Morte del Duca d'Alcalà: sue virtù, e sue savie leggi che ci lasciò.
Questo savio Ministro, ne' dodici anni del suo governo, ebbe a sostenere non meno queste fastidiose contese colla Corte di Roma, che a star vigilante per timore d'una guerra crudele e spietata, la qual fu quella che il Turco minacciava nelle nostre contrade. La fama degli estraordinari apparecchi, che spesso si sentivano farsi dagli Ottomani in Levante, lo tenne in continue sollecitudini e timori. La guerra intrapresa nel 1565 per la conquista di Malta, dava da pensare ugualmente al Regno di Sicilia, che a quello di Napoli: bisognò per tanto, ch'egli munisse le città marittime con validi presidj; ed essendo il Regno quasi che tutto circondato dal mare, le provvidenze in molte città doveano perciò essere maggiori e più dispendiose.
Ma non perchè finalmente si vedesse Malta libera da questi mali, cessarono in noi li timori; poichè nell'anno seguente usciti i Turchi da Costantinopoli con potentissima armata, dopo avere conquistata l'Isola di Scio, posseduta 300 anni da' Genovesi, s'inoltrarono nell'Adriatico; e non essendo loro riuscito di sorprendere Pescara, devastarono quelle riviere, saccheggiando tutte quelle Terre poste a' liti del mare, dove fecero un grosso bottino di gente e di roba, e tornarono poi in Levante. Ma nel 1570 posti di nuovo in mare, spaventarono nuovamente Italia; onde il Duca avendo muniti i luoghi sospetti, fece venire tremila Tedeschi per difesa del Regno: il turbine però venne a piombare sopra i Veneziani, che si videro inaspettatamente assaltare l'importante Isola di Cipri, al cui soccorso andò Giannandrea Doria con cinquanta Galee, fra le quali ve n'eran ventitrè della squadra di Napoli, con tremila soldati comandati dal Marchese di Torre Maggiore, e moltissimi Cavalieri napoletani.

□ □ □ □ □ □ □

▶ **PARTI DELL'ESERCIZIO**:
A) Indica se ciascuna delle seguenti affermazioni concorda con il brano sul Duca d'Alcalà, rispondendo sì o no e citando le parole del brano che lo stabiliscono: (i) il governo del Duca durò dodici anni; (ii) i Turchi riuscirono a sorprendere Pescara; (iii) Giannandrea Doria andò in soccorso dell'Isola di Cipri con cinquanta Galee.
B) Prosegui il brano sul Duca d'Alcalà a partire dalla sua ultima frase.

▶ **RIGHE ESTRATTE**:
□ □ □ □ □ □ □

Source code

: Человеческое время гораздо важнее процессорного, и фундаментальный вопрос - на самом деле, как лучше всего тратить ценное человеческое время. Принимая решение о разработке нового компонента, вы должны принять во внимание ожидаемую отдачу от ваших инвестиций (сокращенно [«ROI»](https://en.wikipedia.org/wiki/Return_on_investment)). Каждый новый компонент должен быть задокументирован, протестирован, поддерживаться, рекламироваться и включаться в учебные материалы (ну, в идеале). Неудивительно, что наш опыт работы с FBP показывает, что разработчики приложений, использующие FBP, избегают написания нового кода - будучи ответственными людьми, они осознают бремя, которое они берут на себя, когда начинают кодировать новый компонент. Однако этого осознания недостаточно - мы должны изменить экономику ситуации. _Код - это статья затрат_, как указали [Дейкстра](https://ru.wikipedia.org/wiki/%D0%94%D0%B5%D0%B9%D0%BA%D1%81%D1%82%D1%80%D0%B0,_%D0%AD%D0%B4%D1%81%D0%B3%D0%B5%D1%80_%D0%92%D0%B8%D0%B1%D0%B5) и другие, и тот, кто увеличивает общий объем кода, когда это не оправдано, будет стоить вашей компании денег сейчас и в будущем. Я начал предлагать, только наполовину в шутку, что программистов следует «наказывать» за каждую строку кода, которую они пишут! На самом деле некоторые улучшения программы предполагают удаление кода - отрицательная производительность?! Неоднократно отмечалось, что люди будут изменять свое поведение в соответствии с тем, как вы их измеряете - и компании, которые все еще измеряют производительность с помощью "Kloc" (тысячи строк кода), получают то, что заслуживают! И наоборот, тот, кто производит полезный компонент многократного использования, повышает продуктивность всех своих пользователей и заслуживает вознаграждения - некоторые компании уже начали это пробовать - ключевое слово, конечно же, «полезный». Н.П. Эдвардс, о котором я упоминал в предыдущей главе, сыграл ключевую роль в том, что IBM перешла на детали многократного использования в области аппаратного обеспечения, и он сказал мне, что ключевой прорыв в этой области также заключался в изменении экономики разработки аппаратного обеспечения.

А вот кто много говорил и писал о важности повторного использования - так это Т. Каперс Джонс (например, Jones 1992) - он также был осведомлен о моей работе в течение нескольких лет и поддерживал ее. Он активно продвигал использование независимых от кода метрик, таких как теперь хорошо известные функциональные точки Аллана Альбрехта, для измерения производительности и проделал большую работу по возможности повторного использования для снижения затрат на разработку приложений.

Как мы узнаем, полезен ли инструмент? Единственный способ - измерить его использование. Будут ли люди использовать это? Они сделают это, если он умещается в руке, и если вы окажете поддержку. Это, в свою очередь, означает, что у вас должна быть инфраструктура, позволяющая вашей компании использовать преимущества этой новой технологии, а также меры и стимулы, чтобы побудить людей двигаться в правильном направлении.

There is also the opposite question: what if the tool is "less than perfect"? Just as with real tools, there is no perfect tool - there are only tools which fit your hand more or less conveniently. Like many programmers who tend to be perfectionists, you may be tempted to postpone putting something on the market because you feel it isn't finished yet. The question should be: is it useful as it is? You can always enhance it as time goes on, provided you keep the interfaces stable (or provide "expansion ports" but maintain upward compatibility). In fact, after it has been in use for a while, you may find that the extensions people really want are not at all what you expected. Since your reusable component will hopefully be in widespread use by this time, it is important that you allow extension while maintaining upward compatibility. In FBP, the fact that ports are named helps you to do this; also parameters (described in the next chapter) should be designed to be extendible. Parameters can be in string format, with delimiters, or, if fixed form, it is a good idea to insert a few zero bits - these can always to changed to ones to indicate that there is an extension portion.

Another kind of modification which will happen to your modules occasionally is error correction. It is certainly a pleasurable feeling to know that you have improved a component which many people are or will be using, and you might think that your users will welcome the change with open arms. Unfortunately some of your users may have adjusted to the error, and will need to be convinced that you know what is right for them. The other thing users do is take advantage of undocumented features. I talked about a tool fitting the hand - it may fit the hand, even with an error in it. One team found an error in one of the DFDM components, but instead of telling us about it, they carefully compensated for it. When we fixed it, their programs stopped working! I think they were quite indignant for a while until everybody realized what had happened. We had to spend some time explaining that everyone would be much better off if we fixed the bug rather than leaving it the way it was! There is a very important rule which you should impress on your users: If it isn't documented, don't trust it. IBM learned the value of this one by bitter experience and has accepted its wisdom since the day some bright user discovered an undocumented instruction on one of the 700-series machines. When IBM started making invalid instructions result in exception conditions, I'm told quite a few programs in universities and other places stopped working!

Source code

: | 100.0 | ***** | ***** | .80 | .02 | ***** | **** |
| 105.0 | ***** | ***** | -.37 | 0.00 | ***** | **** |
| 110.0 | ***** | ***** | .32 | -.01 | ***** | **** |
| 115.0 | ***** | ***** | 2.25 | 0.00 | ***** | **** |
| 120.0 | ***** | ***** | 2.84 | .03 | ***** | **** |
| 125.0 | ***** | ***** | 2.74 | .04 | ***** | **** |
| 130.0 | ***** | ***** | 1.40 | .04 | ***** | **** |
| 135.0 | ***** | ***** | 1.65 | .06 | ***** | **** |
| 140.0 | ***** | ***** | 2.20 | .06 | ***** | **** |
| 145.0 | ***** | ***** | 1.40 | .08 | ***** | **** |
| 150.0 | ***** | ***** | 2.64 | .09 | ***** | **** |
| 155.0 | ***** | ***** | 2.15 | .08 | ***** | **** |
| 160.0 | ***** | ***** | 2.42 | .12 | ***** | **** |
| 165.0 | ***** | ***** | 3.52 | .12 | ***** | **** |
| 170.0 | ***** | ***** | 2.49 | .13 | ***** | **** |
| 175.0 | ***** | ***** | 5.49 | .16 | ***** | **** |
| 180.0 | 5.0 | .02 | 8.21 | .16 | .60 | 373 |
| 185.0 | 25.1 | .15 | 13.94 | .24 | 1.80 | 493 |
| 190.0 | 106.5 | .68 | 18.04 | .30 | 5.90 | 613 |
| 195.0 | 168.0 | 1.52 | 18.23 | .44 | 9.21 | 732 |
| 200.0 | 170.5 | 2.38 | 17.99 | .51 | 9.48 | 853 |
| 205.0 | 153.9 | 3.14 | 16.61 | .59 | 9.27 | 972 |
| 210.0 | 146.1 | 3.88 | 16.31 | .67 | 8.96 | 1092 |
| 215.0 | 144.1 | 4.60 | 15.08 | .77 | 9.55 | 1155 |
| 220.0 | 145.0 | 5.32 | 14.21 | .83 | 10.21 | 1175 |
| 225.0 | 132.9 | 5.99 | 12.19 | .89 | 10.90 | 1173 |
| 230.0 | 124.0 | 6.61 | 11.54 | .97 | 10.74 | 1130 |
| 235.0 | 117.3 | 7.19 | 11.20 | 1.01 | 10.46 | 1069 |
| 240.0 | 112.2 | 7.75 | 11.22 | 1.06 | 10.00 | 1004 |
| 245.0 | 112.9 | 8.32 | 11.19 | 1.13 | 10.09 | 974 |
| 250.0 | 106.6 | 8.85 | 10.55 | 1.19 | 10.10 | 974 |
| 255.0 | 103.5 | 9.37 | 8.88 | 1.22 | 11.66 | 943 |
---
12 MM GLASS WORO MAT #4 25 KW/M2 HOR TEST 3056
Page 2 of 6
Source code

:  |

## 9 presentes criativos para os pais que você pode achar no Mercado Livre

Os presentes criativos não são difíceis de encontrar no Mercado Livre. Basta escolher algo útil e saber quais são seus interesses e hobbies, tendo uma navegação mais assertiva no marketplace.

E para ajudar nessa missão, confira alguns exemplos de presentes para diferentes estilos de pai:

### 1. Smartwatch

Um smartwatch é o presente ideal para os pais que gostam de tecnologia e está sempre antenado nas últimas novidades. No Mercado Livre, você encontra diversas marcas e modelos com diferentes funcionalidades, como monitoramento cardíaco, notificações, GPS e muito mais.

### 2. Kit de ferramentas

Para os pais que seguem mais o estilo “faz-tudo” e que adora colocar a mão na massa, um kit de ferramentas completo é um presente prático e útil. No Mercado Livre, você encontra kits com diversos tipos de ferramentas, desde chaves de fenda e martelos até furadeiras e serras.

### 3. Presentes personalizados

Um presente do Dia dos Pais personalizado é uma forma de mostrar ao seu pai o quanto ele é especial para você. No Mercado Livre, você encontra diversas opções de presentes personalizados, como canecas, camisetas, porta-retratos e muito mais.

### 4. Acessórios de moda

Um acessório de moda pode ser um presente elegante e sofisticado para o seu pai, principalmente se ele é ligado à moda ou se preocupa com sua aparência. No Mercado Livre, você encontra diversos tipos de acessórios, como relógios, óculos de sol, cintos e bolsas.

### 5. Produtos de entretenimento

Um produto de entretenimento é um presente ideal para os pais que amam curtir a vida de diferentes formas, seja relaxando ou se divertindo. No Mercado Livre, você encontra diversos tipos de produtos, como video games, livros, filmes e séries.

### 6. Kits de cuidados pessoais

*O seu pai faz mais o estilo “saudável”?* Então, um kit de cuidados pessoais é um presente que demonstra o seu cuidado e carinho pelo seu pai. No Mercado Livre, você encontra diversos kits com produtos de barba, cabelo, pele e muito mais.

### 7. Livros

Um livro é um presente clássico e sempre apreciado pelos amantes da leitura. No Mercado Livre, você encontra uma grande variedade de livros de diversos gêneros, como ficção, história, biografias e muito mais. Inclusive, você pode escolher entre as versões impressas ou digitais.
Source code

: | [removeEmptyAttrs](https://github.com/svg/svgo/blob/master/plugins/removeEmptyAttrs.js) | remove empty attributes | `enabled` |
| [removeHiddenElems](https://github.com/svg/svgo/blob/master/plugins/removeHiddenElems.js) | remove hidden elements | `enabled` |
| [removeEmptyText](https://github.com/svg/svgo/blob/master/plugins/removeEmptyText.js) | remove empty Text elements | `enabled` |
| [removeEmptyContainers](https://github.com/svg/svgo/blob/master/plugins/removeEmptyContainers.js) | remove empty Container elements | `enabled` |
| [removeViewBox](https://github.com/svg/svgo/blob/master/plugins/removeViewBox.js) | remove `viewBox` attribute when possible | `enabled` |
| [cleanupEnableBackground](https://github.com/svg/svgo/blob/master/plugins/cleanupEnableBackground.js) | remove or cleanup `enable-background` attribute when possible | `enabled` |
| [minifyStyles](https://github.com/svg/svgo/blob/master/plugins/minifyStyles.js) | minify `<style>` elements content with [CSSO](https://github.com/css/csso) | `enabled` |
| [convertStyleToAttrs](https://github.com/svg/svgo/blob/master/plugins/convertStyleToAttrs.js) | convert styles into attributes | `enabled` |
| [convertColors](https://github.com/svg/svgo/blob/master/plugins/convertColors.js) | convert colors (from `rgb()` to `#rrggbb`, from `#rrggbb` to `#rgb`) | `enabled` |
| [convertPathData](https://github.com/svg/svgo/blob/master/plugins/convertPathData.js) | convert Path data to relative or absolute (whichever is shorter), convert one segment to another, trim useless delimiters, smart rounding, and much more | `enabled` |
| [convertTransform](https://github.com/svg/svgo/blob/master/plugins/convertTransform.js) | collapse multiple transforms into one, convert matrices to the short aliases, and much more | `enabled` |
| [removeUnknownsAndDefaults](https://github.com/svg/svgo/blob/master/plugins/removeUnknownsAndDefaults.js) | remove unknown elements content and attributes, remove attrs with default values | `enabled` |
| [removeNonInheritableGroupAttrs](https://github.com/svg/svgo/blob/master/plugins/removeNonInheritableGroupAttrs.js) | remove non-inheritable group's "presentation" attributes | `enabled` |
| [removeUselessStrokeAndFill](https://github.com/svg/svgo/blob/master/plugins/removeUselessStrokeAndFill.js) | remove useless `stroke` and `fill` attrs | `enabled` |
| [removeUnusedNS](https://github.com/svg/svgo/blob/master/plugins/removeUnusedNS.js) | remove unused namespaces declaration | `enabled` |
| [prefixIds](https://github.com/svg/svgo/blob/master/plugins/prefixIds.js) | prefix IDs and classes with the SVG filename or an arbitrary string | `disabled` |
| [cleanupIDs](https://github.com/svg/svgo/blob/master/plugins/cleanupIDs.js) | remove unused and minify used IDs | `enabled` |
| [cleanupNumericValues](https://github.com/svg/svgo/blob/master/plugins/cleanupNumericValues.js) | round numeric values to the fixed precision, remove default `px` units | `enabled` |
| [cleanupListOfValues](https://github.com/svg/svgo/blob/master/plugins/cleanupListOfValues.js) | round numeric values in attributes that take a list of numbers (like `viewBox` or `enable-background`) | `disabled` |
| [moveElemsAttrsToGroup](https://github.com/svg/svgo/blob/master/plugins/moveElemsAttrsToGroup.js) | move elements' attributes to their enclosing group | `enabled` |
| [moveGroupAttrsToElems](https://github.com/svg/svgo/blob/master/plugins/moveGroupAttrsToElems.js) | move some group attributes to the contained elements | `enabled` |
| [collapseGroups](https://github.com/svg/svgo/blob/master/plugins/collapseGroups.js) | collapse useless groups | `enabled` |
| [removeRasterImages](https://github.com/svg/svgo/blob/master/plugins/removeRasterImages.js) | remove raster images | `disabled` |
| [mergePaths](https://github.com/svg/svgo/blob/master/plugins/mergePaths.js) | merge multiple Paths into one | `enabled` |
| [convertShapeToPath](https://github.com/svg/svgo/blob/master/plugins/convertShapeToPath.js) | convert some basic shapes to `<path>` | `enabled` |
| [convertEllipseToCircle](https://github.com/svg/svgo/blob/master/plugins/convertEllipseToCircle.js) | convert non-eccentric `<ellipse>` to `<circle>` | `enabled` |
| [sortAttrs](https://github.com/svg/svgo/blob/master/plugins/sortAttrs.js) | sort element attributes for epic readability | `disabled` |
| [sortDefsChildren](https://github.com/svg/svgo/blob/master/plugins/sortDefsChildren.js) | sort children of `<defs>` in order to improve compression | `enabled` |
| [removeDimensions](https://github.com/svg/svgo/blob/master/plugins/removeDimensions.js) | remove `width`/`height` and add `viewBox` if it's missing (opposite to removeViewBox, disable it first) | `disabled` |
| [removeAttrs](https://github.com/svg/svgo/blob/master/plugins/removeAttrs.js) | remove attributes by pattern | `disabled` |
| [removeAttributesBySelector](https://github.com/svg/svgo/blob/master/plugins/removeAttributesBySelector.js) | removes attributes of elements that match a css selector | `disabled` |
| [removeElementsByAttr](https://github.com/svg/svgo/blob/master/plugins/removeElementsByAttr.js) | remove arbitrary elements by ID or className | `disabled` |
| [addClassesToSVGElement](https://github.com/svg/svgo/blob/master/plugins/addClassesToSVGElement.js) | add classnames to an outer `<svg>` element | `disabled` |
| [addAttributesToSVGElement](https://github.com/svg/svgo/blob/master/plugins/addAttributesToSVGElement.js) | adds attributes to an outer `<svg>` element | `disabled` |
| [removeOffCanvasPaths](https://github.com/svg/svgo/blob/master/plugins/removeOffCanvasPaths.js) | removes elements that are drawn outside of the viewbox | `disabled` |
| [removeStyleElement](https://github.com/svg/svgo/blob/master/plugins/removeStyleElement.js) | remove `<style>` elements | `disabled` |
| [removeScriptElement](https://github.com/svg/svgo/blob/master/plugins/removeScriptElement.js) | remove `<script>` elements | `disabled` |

□ □ □ □ □ □ □

▶ **ELENCO DELLE RISPOSTE**:
A)
(i) Sì: «ne' dodici anni del suo governo».
(ii) No: «non essendo loro riuscito di sorprendere Pescara».
(iii) Sì: «al cui soccorso andò Giannandrea Doria con cinquanta Galee».

B)
Questi continui timori di guerra, che sono peggiori della guerra istessa, e più l'altra di Religione, che tuttavia ardeva in Fiandra, posero, per le continue ed immense spese, in necessità il Re Filippo II di premere alquanto il Regno con frequenti contribuzioni e donativi. Ma l'accortezza del Duca, che maneggiava co' Baroni quest'affare con molta soavità e destrezza, e l'amore, che avea a se tirato di tutti gli Ordini, particolarmente de' Nobili, tanto che invitato a farsi lor Cittadino, lo aggregarono nella Piazza di Montagna, fu tale che nello spazio di soli sei anni, facendo secondo il costume convocar a questo fine in S. Lorenzo Generali Parlamenti, ne trasse dalla Città e Regno profusi donativi. Nel 1564, presedendo come Sindico Cola Francesco di Costanzo di Portanova, si fece dono al Re d'un milione di ducati. Nel 1566 gli si donarono un milione e ducentomila ducati, essendo Sindico Fabio Rosso di Montagna. Nel 1568, nel qual anno fu creato Sindico Gianvincenzo Macedonio di Porto, si fece donativo d'altrettanta somma; e nel 1570, essendo Sindico Paolo Poderico, se ne fece un altro d'un milione; e per occasione di questi donativi leggiamo noi nel volume delle Grazie e Capitoli della Città e Regno di Napoli, moltissimi Privilegi e Grazie profusamente concedute alla medesima dal Re Filippo II, particolarmente quando reggeva il Regno, come Vicerè, il Duca d'Alcalà.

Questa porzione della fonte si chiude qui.